[[ Excerpted records, beginning ]]

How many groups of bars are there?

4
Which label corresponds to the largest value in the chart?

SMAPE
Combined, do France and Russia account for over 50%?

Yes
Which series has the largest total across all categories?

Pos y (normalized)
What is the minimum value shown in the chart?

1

[[ Excerpted records, end ]]
[[ Excerpted records, beginning ]]

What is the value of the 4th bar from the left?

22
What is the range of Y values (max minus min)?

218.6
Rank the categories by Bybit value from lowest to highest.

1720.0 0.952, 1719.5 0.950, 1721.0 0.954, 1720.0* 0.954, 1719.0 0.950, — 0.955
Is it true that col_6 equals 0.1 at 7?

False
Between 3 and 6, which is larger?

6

[[ Excerpted records, end ]]

Work task: Show every line of the items that contains the word "categories", keeping in mind that case counts.

Result of this exercise:
Which series has the largest total across all categories?
Rank the categories by Bybit value from lowest to highest.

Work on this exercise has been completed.